Middle of the summer actually, Dad was on a buying streak. Was a neighbor and was just a few miles away. Bought a 8 row corn reel, the FF 250 batch dryer we replaced last year, a 36' 9 ring bin and the tank and pump. Tank and pump sold about dead last took most of the day to get to the end and a lot of people got tired of waiting, was hotter than Hades as well.

At one miserable cold rainy auction I did pick up a steam cleaner I still use for $25, was the last thing sold.


----------



## swmnhay (Jun 13, 2008)

I've had lousy luck with both the GPI and fill rite 12V pumps.The elec motor craps out on me.Elec motor shop said not worth fixing.It does bounce around in back of pickup all yr.


----------



## slowzuki (Mar 8, 2011)

All ours are diaphragm type lever pumps at least 30+ years old. Very slow but reliable.


----------



## mlappin (Jun 25, 2009)

slowzuki said:


> All ours are diaphragm type lever pumps at least 30+ years old. Very slow but reliable.


Had one of those once, takes a long time to fill the big 4 wheel drive with the 200 gallon tank. Two of my haymaking tractors hold a touch over 100 gallons each.


----------



## slowzuki (Mar 8, 2011)

Takes long enough to fill the 35 gallon tank on my mowing tractor, would hate to move 200 gallons. 1/4 gallon per cycle of the lever! The one on my truck is only on a 45 gallon drum strapped to the headache rack. The other one is on the 250 gallon little farm tank.



mlappin said:


> mlappin, on 24 Jul 2013 - 3:48 PM, said:
> Had one of those once, takes a long time to fill the big 4 wheel drive with the 200 gallon tank. Two of my haymaking tractors hold a touch over 100 gallons each.


----------



## jd4230ps (Dec 9, 2010)

Thanks for replies everyone. Bought GPI hand pump. IT is going on my Hiway fuel for my truck so wont need to pump much at any one time.


----------



## gradyjohn (Jul 17, 2012)

I have one heavy duty 15gpm Fil-rite and one old Tuthill and two GPI's One GPI doesnt work and the other is slow as molasses. I will not buy a GPI again.


----------

• **Records shown**:
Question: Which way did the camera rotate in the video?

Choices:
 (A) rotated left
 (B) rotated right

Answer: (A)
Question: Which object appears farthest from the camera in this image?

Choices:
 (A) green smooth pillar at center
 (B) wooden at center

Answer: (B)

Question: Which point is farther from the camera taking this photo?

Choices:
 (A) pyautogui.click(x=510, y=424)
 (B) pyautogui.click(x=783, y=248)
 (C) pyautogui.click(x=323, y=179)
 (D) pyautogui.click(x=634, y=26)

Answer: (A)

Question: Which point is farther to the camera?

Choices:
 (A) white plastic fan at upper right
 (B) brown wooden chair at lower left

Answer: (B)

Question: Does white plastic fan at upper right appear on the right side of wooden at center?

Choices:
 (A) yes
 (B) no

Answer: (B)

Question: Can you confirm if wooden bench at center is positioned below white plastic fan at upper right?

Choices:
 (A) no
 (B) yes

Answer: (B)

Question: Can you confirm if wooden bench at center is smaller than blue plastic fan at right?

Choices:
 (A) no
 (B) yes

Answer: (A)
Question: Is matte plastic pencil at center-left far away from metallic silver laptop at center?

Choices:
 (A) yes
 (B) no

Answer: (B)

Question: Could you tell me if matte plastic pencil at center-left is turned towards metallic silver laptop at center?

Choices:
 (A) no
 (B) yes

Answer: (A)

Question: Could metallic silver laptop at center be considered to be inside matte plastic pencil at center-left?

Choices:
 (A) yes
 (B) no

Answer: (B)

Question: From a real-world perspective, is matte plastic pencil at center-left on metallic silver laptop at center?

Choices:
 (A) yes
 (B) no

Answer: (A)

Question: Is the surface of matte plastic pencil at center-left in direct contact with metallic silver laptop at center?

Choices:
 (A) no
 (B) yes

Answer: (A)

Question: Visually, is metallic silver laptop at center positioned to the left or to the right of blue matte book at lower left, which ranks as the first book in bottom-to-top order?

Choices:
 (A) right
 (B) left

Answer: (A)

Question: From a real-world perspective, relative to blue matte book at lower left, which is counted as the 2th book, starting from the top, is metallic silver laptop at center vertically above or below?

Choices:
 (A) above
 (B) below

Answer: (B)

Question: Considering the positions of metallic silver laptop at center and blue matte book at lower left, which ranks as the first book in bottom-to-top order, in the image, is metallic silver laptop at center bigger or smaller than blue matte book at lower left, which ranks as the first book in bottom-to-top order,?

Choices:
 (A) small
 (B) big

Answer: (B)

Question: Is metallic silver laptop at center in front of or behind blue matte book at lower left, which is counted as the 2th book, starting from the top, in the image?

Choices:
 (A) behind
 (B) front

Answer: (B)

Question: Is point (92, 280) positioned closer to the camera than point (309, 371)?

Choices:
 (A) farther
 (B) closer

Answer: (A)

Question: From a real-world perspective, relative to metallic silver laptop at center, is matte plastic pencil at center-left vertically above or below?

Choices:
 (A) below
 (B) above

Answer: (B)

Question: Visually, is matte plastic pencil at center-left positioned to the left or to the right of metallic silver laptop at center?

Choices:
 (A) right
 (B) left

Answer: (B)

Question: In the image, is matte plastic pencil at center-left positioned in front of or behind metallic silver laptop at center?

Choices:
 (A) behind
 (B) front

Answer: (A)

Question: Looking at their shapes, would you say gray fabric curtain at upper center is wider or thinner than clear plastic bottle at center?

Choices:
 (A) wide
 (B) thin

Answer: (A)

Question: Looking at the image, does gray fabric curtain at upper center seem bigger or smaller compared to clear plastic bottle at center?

• **What the task asks**:
Could you write out the part of the fuel pump thread between "Middle of the" and "Hades as well.", inclusive, word for word?

• **Response for this exercise**:
Middle of the summer actually, Dad was on a buying streak. Was a neighbor and was just a few miles away. Bought a 8 row corn reel, the FF 250 batch dryer we replaced last year, a 36' 9 ring bin and the tank and pump. Tank and pump sold about dead last took most of the day to get to the end and a lot of people got tired of waiting, was hotter than Hades as well.